What is asked »
[a] Answer these from the blog post on narration below, each on its own line:
(i) What word count is the writer approaching?
(ii) Who is the story's point-of-view character, and how is he described?
(iii) Who is paying for the meal in the sample passage?
[b] List every food named in the sample passage of the blog post on narration below.

Document text »
* * * * *

He’s Not Omniscient, He’s Just A Very Naughty Boy


This week’s creative writing class got into some excellent debate about narration, voice and point of view and I learnt something very interesting about my style of writing. A brief discussion of the main options available to the aspiring author can be found here . I for one am extremely glad I did no research on this before starting as it would have confused the hell out of me and even worse I may have adopted a style that I thought would be appropriate rather than just get on with telling the dammed thing in a way that felt right. However hindsight being a wonderful thing and the fact that I am now approaching 15k words means I feel confident to find out just what I am actually doing.

Apparently I am not using the most popular technique of the third party omniscient narrator but a somewhat weird hybrid of first person free and indirect speech or discourse but in the present rather than the past tense. I know, I have no idea what it means either, but there is a wonderfully up it’s own arse definition  that you can find here. Anybodywhocantranslatethatintoengishpleaseletmeknow.  Better by far is this blog which gives some excellent worked examples and illustrations of various authors styles. However none of them seem to actually match how I am choosing to tell my story, or perhaps I’m just being thick.

From my perspective what I am actually trying to do is tell the story from one characters perspective (his name is Francis Perrin a young Victorian gentleman scientist) with access to his inner voice but describing the events as they happen around him as if he had a go-pro recording the whole thing. The use of the present tense to my way of thinking gives the story more immediacy and presence. The reader is right there with him experiencing what he does at the very same time and like real life the future will only be understood when you get there.

Here is a short example: First in the present tense in italics followed by the same passage rewritten in the more familiar past tense.

Order whatever you want, The Cadre are paying, it’s mostly good, especially the chops.” Babbage is keen to seem helpful and placate their guests. To Perrin the menu is a revelation, brought up to eat whatever was in front of him whether at home or in University rooms the choice is bewildering, roasts, soups stews, pies and more than one type of fish identified by name no less. Free will when it comes to ordering food is an alien concept to Perrin and although suddenly utterly ravenous he struggles to choose.

* * * * *

Raw data »
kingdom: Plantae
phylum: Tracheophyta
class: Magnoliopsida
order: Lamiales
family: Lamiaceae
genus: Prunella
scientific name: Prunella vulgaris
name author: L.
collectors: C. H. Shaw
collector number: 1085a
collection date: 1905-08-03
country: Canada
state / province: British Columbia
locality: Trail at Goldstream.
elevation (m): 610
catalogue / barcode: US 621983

* * * * *

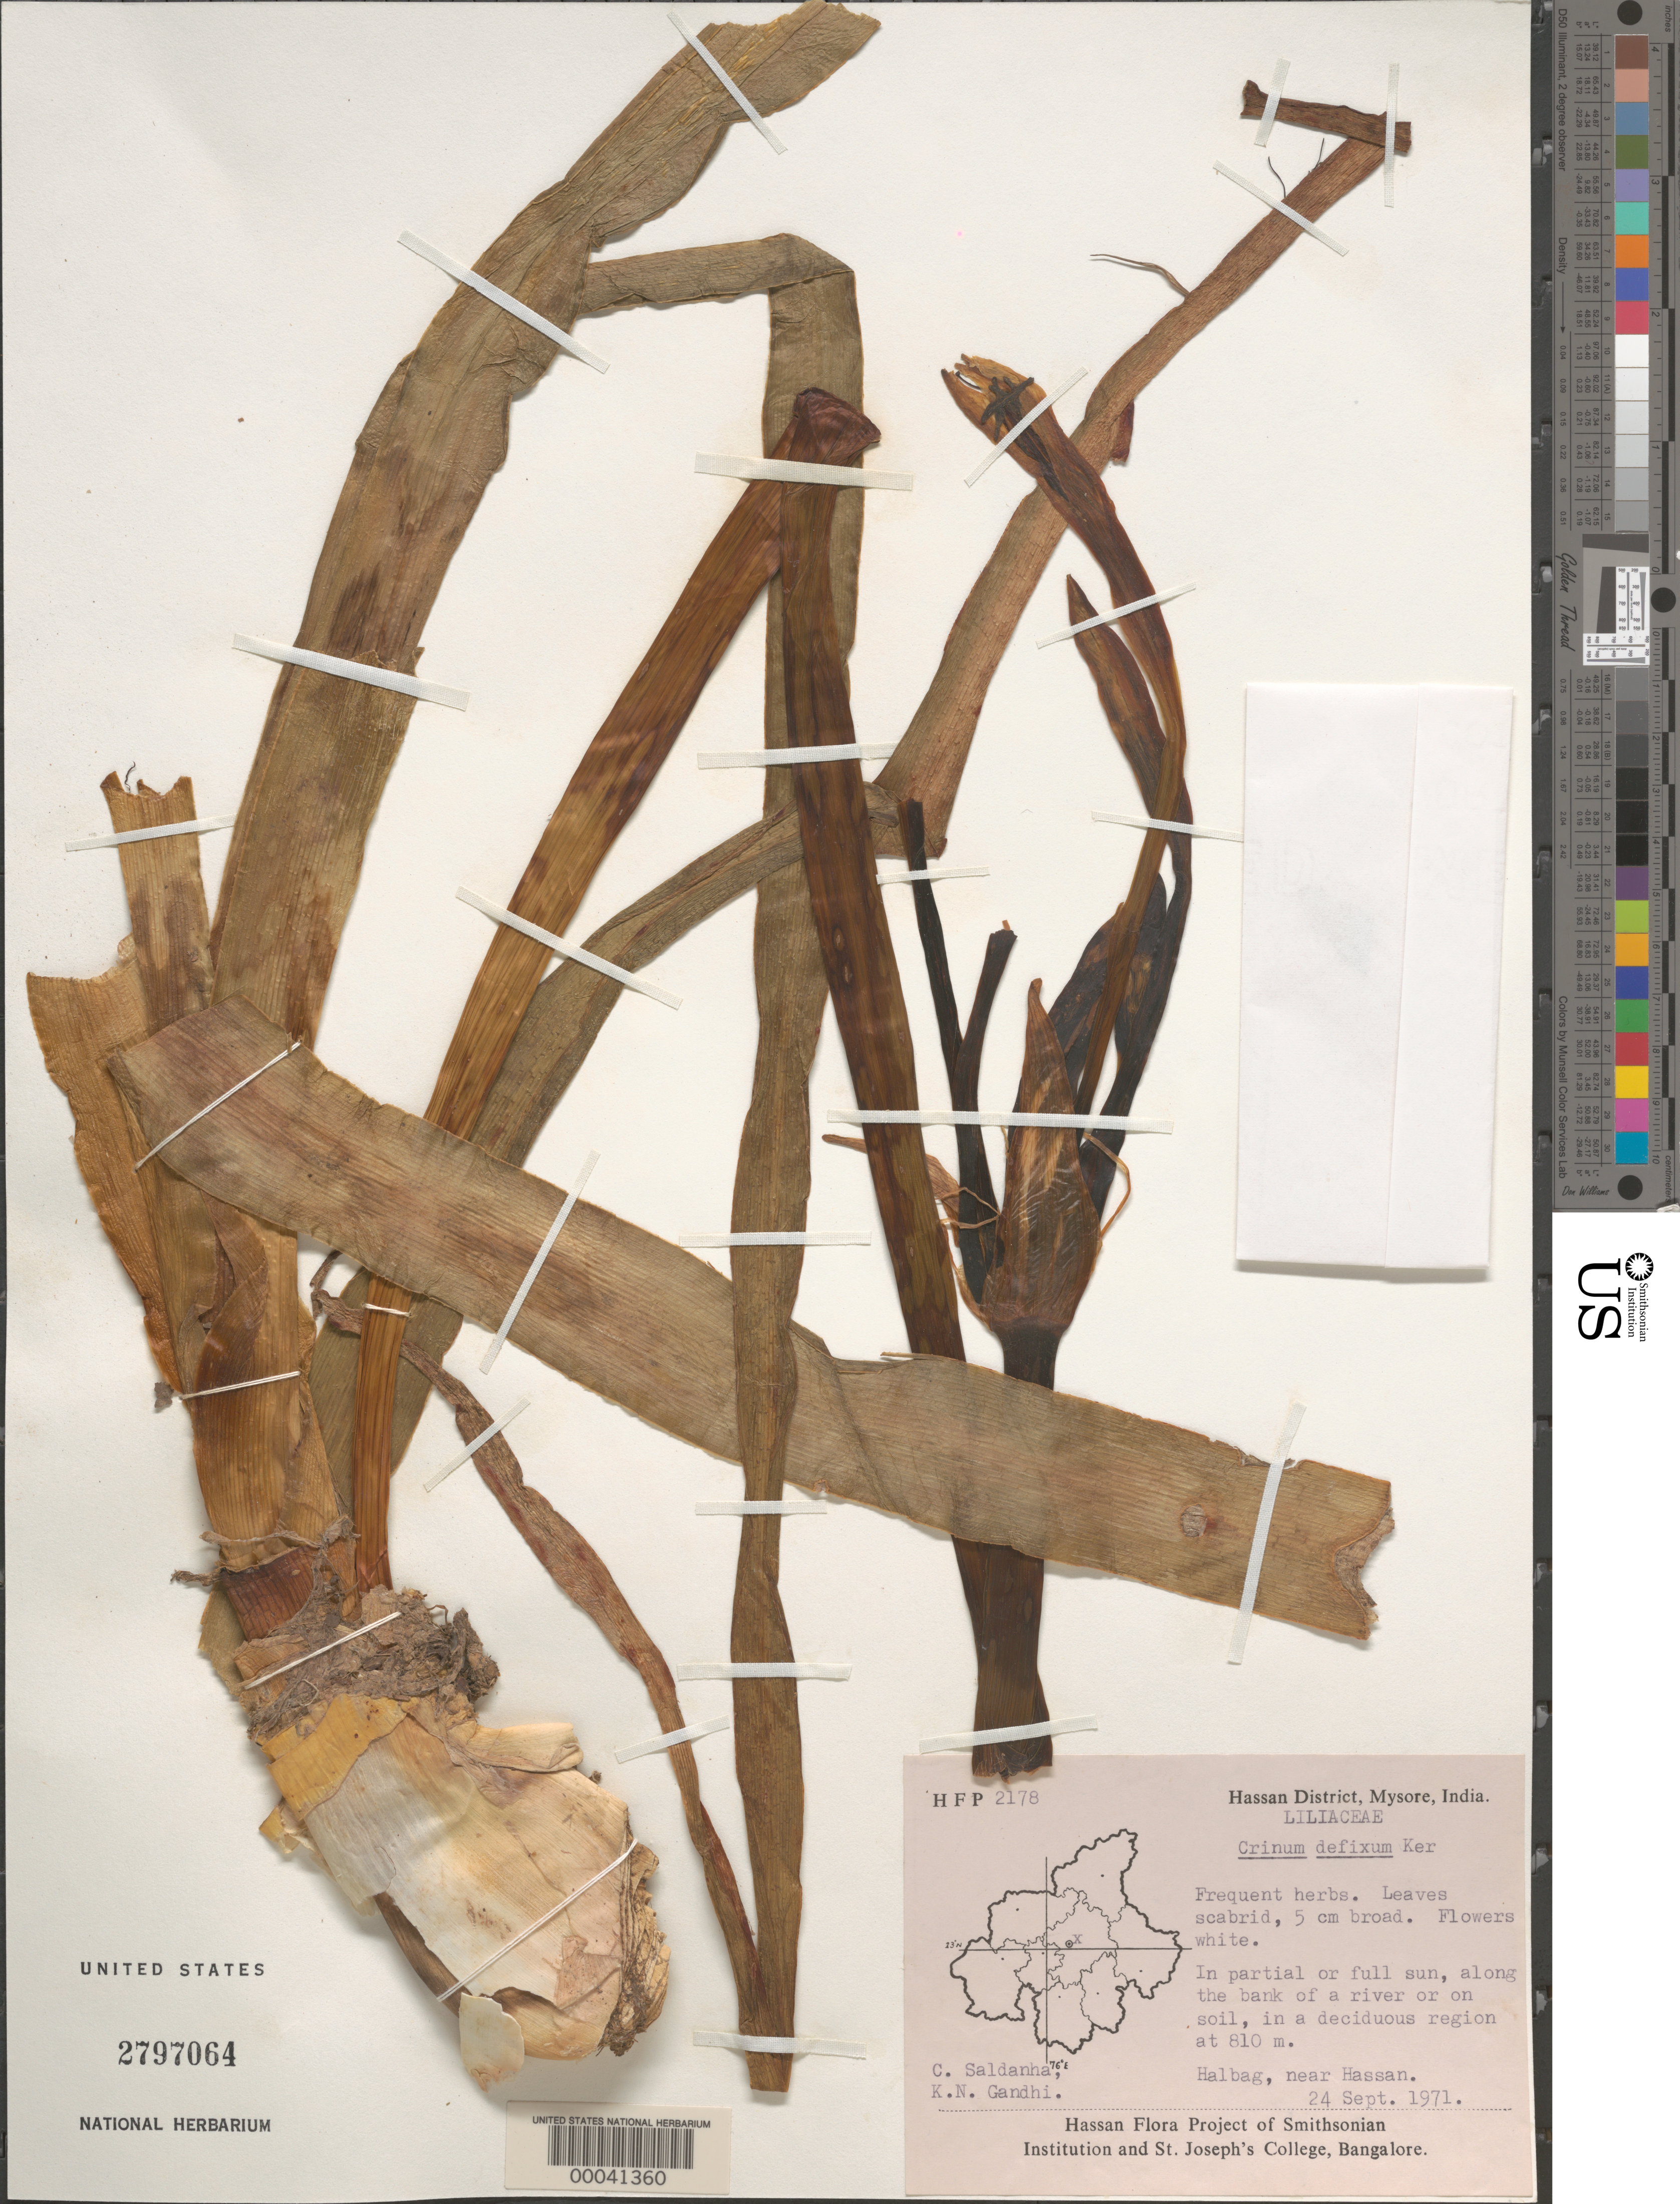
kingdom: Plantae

* * * * *

Answers to the exercise »
[a]
(i) 15k words
(ii) Francis Perrin, a young Victorian gentleman scientist
(iii) The Cadre

[b] chops, roasts, soups, stews, pies, fish